In a previous post, I mentioned how blackface was a common method used in acting during the nineteenth and early twentieth century. As Humphrey’s pointed out in lecture, “African-American identity was dislodged from its powerful position, and through blackface, interpellated back into the era of slavery” (Humphrey, 2011). Eric Lott’s, “Love and Theft: Blackface Minstrelsy and the Working Class” argues that blackface defines slavery as ‘amusing,’ which is exactly what this cartoon seems to be doing, especially with the comical music. The song “Dixie” was utilized in the cartoon, which is one of the best known songs of black minstrelsy (Wikipedia). Furthermore, there is an associate meaning that African-American’s use ‘proper’ English poorly. For example, Uncle Tom and Eliza do not speak proper English, whereas Simon Legree and even his dogs do. Therefore, ‘proper’ English remains a naturalized set of signs that stratifies classes, races, and citizens. The idea of an educated form of English encodes a certain framework of knowledge that excludes and dominates a number of cultural and social groups (Humphreys, 2011).

Little Eva

Additionally, the portrayal of Little Eva in the cartoon caught my attention. First off, I am sure you immediately noticed that she is illustrated much differently than depicted in the novel. For instance, her figure resembles a matured woman rather than a young girl, and she is wearing a lot of make-up. As a result, she is extremely sexualized in the cartoon. Nonetheless, she is still represented as a Christ-like figure, just as she is in the novel. For instance, she lives in a cloud, looking down on the community below, with angel wings, and a desire to help those in need. Stuart Hall’s, “Encoding/Decoding” in Media and Cultural Studies, mentions that superheroes stand outside of society and must do something to protect the society they are not a part of.  In the case of the cartoon, Little Eva resides above the society in heaven and literally looks down on the community below her, which may be interpreted in a number of ways. Therefore, even though Mr. Mighty Mouse saves the day, Little Eva is the one who called him in the first place. Thus, she can be seen as a heroic character in the video as well, just as she is in the novel.

Seeing is Believing

Our class syllabus states that “literature and its material culture mediates the ways in which we measure the value of each other, ourselves, and our contexts” (Humphreys, 2011). Thus, the portrayal of Little Eva is given value, whereas Uncle Tom and Eliza appear more animalistic and clownish. The ways in which African-American identity is depicted in the cartoon directly effects how these individuals are treated in the real world. After all, seeing is believing. Mieke Bal’s, “Double Exposure: The Subject of Cultural Analysis” emphasizes that common notion that “what you see must be real, true, present, or otherwise reliable,” which implies that when material is presented to us, we assume that it is displaying the truth (5). Similarly, Mark Poster’s, “Digital Networks and Citizenship” asserts that no one “can doubt the role of print and television…profoundly [altering] the way people think, fantasize and behave” (103). Therefore, the medium that carries the message is extremely powerful. As a result, the cartoon reproduces stereotypes and ideologies that create a reality for people to believe. Viewers of the cartoon, most likely children, are basically encouraged to see African-American identity in this manner. In the end, this short adaptation enforces that mediums “transmit cultural lessons and knowledge” (Humphreys, 2011).
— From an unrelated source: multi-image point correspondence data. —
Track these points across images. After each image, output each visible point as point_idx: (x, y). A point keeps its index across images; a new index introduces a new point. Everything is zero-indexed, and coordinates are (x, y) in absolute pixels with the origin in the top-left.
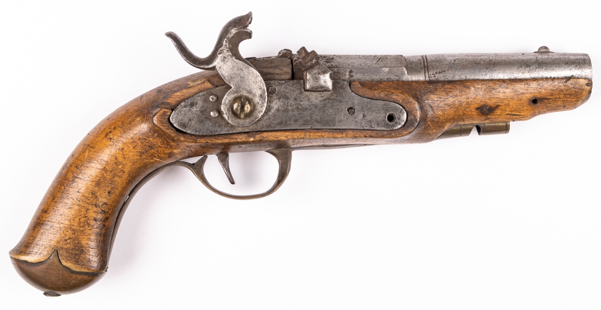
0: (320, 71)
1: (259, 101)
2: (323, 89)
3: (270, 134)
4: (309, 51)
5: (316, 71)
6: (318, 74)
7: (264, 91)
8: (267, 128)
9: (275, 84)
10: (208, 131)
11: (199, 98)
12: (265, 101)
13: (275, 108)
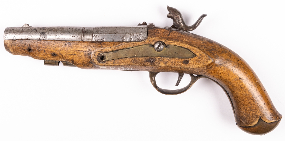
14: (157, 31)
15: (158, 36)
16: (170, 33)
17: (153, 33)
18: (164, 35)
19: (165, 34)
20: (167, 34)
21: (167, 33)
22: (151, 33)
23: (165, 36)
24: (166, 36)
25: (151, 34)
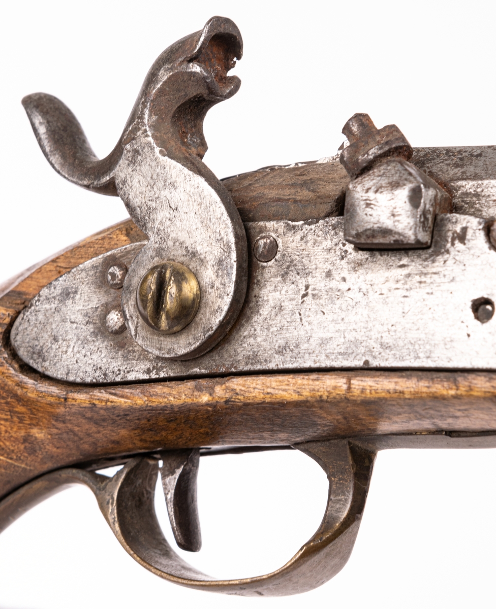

I cannot help but think of popular cartoons today and the stereotypes they produce. Take “The Simpsons” for example. Cops loving donuts, senior citizens constantly complaining, and a convenience store owned by an Indian man are simply some of the common stereotypes used by the writers to make people laugh. Similarly, “Family Guy” works in much the same way. Both extremely successful animated cartoons overly exaggerate stereotypical characteristics for a satirical and comical effect, which seems to be working for the audience. Does it make it right? Has society really changed or are we just more accepting of stereotypes?